SHORT EXERCISE
In the entries below, change every "crop field" to "farmland" and leave everything else as it is.

GIVEN RECORDS
· · · · · · ·
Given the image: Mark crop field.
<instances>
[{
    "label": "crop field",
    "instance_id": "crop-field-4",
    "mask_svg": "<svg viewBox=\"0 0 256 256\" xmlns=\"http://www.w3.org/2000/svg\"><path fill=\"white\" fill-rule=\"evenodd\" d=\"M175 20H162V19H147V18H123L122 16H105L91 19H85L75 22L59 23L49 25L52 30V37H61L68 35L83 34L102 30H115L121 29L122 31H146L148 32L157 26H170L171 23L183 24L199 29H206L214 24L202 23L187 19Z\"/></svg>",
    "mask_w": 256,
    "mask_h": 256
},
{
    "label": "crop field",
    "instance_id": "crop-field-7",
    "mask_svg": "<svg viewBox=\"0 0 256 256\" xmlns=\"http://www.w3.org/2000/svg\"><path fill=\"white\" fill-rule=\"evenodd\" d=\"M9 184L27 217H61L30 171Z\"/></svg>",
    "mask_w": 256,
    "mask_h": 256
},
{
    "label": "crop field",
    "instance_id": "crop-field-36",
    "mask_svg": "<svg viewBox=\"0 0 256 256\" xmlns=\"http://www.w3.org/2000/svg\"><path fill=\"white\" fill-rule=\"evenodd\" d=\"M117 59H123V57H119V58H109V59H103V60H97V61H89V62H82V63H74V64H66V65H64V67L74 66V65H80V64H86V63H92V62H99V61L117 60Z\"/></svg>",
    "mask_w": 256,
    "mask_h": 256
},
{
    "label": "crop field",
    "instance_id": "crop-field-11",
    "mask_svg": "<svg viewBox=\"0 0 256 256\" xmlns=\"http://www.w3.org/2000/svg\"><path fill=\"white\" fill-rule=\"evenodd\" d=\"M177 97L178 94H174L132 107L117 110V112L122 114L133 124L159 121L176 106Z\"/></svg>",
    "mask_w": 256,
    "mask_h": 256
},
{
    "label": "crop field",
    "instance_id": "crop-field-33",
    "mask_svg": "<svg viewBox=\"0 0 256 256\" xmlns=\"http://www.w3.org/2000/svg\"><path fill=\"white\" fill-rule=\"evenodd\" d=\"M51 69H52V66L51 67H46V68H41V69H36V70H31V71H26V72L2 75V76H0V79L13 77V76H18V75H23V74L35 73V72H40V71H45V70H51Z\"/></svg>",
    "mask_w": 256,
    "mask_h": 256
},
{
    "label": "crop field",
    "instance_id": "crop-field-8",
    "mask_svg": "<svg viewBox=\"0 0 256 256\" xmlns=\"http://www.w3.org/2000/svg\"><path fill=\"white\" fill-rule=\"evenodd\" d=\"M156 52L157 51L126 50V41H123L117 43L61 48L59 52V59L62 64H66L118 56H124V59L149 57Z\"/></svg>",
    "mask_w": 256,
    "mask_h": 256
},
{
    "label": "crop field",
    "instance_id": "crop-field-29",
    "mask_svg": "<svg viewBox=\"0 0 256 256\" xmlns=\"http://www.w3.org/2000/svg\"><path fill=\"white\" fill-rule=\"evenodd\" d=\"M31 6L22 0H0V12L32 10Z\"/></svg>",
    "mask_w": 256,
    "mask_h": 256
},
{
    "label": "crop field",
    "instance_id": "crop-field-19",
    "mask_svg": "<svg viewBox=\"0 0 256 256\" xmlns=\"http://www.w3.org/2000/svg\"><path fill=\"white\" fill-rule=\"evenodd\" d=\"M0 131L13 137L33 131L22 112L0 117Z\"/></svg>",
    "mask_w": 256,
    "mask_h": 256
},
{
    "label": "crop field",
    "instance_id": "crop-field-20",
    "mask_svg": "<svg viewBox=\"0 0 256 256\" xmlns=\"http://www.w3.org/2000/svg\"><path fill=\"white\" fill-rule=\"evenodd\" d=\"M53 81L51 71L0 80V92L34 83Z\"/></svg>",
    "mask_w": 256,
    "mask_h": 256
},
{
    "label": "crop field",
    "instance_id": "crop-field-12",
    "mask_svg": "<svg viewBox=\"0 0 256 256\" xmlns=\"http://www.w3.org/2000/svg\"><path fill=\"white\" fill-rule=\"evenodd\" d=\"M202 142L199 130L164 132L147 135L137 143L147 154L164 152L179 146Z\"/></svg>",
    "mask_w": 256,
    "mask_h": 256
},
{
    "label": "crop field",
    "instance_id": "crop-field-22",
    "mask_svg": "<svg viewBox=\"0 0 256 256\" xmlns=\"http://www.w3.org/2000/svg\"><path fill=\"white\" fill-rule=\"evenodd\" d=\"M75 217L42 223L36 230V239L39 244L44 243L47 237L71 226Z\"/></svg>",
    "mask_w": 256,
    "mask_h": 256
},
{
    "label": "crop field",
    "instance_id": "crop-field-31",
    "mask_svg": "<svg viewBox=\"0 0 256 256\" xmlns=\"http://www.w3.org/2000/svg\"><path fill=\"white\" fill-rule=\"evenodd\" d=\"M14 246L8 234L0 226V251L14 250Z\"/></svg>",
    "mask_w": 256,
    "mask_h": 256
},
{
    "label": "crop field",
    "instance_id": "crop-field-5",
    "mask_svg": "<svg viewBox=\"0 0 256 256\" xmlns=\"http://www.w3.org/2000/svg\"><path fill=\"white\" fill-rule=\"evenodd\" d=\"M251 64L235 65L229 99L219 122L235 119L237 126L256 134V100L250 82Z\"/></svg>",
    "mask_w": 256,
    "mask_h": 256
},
· · · · · · ·
WORKED SOLUTION
Given the image: Mark farmland.
<instances>
[{
    "label": "farmland",
    "instance_id": "crop-field-4",
    "mask_svg": "<svg viewBox=\"0 0 256 256\" xmlns=\"http://www.w3.org/2000/svg\"><path fill=\"white\" fill-rule=\"evenodd\" d=\"M175 20H162V19H147V18H123L122 16H105L91 19H85L75 22L59 23L49 25L52 30V37H61L68 35L83 34L102 30H115L121 29L122 31H146L148 32L157 26H170L171 23L183 24L199 29H206L214 24L202 23L187 19Z\"/></svg>",
    "mask_w": 256,
    "mask_h": 256
},
{
    "label": "farmland",
    "instance_id": "crop-field-7",
    "mask_svg": "<svg viewBox=\"0 0 256 256\" xmlns=\"http://www.w3.org/2000/svg\"><path fill=\"white\" fill-rule=\"evenodd\" d=\"M9 184L27 217H61L30 171Z\"/></svg>",
    "mask_w": 256,
    "mask_h": 256
},
{
    "label": "farmland",
    "instance_id": "crop-field-36",
    "mask_svg": "<svg viewBox=\"0 0 256 256\" xmlns=\"http://www.w3.org/2000/svg\"><path fill=\"white\" fill-rule=\"evenodd\" d=\"M117 59H123V57H119V58H109V59H103V60H97V61H89V62H82V63H74V64H66V65H64V67L74 66V65H80V64H86V63H92V62H99V61L117 60Z\"/></svg>",
    "mask_w": 256,
    "mask_h": 256
},
{
    "label": "farmland",
    "instance_id": "crop-field-11",
    "mask_svg": "<svg viewBox=\"0 0 256 256\" xmlns=\"http://www.w3.org/2000/svg\"><path fill=\"white\" fill-rule=\"evenodd\" d=\"M177 97L178 94H174L132 107L117 110V112L122 114L133 124L159 121L176 106Z\"/></svg>",
    "mask_w": 256,
    "mask_h": 256
},
{
    "label": "farmland",
    "instance_id": "crop-field-33",
    "mask_svg": "<svg viewBox=\"0 0 256 256\" xmlns=\"http://www.w3.org/2000/svg\"><path fill=\"white\" fill-rule=\"evenodd\" d=\"M51 69H52V66L51 67H46V68H41V69H36V70H31V71H26V72L2 75V76H0V79L13 77V76H18V75H23V74L35 73V72H40V71H45V70H51Z\"/></svg>",
    "mask_w": 256,
    "mask_h": 256
},
{
    "label": "farmland",
    "instance_id": "crop-field-8",
    "mask_svg": "<svg viewBox=\"0 0 256 256\" xmlns=\"http://www.w3.org/2000/svg\"><path fill=\"white\" fill-rule=\"evenodd\" d=\"M156 52L157 51L126 50V41H123L117 43L61 48L59 52V59L62 64H66L118 56H124V59L149 57Z\"/></svg>",
    "mask_w": 256,
    "mask_h": 256
},
{
    "label": "farmland",
    "instance_id": "crop-field-29",
    "mask_svg": "<svg viewBox=\"0 0 256 256\" xmlns=\"http://www.w3.org/2000/svg\"><path fill=\"white\" fill-rule=\"evenodd\" d=\"M31 6L22 0H0V12L32 10Z\"/></svg>",
    "mask_w": 256,
    "mask_h": 256
},
{
    "label": "farmland",
    "instance_id": "crop-field-19",
    "mask_svg": "<svg viewBox=\"0 0 256 256\" xmlns=\"http://www.w3.org/2000/svg\"><path fill=\"white\" fill-rule=\"evenodd\" d=\"M0 131L13 137L33 131L22 112L0 117Z\"/></svg>",
    "mask_w": 256,
    "mask_h": 256
},
{
    "label": "farmland",
    "instance_id": "crop-field-20",
    "mask_svg": "<svg viewBox=\"0 0 256 256\" xmlns=\"http://www.w3.org/2000/svg\"><path fill=\"white\" fill-rule=\"evenodd\" d=\"M53 81L51 71L0 80V92L34 83Z\"/></svg>",
    "mask_w": 256,
    "mask_h": 256
},
{
    "label": "farmland",
    "instance_id": "crop-field-12",
    "mask_svg": "<svg viewBox=\"0 0 256 256\" xmlns=\"http://www.w3.org/2000/svg\"><path fill=\"white\" fill-rule=\"evenodd\" d=\"M202 142L199 130L164 132L147 135L137 143L147 154L164 152L179 146Z\"/></svg>",
    "mask_w": 256,
    "mask_h": 256
},
{
    "label": "farmland",
    "instance_id": "crop-field-22",
    "mask_svg": "<svg viewBox=\"0 0 256 256\" xmlns=\"http://www.w3.org/2000/svg\"><path fill=\"white\" fill-rule=\"evenodd\" d=\"M75 217L42 223L36 230V239L39 244L44 243L47 237L71 226Z\"/></svg>",
    "mask_w": 256,
    "mask_h": 256
},
{
    "label": "farmland",
    "instance_id": "crop-field-31",
    "mask_svg": "<svg viewBox=\"0 0 256 256\" xmlns=\"http://www.w3.org/2000/svg\"><path fill=\"white\" fill-rule=\"evenodd\" d=\"M14 246L8 234L0 226V251L14 250Z\"/></svg>",
    "mask_w": 256,
    "mask_h": 256
},
{
    "label": "farmland",
    "instance_id": "crop-field-5",
    "mask_svg": "<svg viewBox=\"0 0 256 256\" xmlns=\"http://www.w3.org/2000/svg\"><path fill=\"white\" fill-rule=\"evenodd\" d=\"M251 64L235 65L229 99L219 122L235 119L237 126L256 134V100L250 82Z\"/></svg>",
    "mask_w": 256,
    "mask_h": 256
},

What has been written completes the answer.